## Texte fourni
Sur son bateau, Olivier Sanna traque la pollution en mer, avant qu’elle n’arrive sur le littoral en Corse. Plastique, carton, polystyrène, mais aussi hydrocarbures… Le Sartenais de 32 ans, à la tête de l’entreprise Marecorsica, est le seul à proposer ces services sur l’île, auprès des communes. En ce début de saison estivale, il était à Porto-Vecchio. Reportage.



Dans les déchets récupérés, Olivier Sanna trouve essentiellement du plastique et du polystyrène.
Dans les déchets récupérés, Olivier Sanna trouve essentiellement du plastique et du polystyrène.
Dans le port de plaisance porto-vecchiais, un objet jaune non identifié zigzague entre les bateaux amarrés. C’est un robot-nettoyeur télécommandé. Olivier Sanna est à la manœuvre, sur un ponton. Ce robot, « ça fait partie du travail, je le sors quand je vois des déchets qui traînent dans le port », précise le jeune chef d’entreprise. Comme un prédateur sur sa proie, le robot fond sur les déchets de petite taille qui flottent à la surface, les capturant dans une nacelle qu’Olivier Sanna remonte quand il a fini de nettoyer la zone. Mais le gros du travail, il se fait en mer.

## Travail à faire
a: Indiquez si chacune des affirmations suivantes est conforme au reportage sur la pollution en mer en Corse, en justifiant par les mots exacts du texte. (i) Olivier Sanna a 32 ans et dirige l'entreprise Marecorsica. (ii) Plusieurs entreprises proposent ces services aux communes de l'île. (iii) L'essentiel du travail se fait dans le port.
b: Citez le passage du reportage sur la pollution en mer situé entre « Sur son bateau, Olivier » et « à Porto-Vecchio. Reportage. », ces deux bornes comprises.

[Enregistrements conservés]
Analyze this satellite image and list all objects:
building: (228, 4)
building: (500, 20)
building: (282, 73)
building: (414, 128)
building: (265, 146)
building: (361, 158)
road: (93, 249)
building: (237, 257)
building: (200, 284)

## Réponses dans l'ordre
a:
(i) Oui : « Le Sartenais de 32 ans, à la tête de l’entreprise Marecorsica »
(ii) Non : « est le seul à proposer ces services sur l’île, auprès des communes »
(iii) Non : « Mais le gros du travail, il se fait en mer. »

b:
Sur son bateau, Olivier Sanna traque la pollution en mer, avant qu’elle n’arrive sur le littoral en Corse. Plastique, carton, polystyrène, mais aussi hydrocarbures… Le Sartenais de 32 ans, à la tête de l’entreprise Marecorsica, est le seul à proposer ces services sur l’île, auprès des communes. En ce début de saison estivale, il était à Porto-Vecchio. Reportage.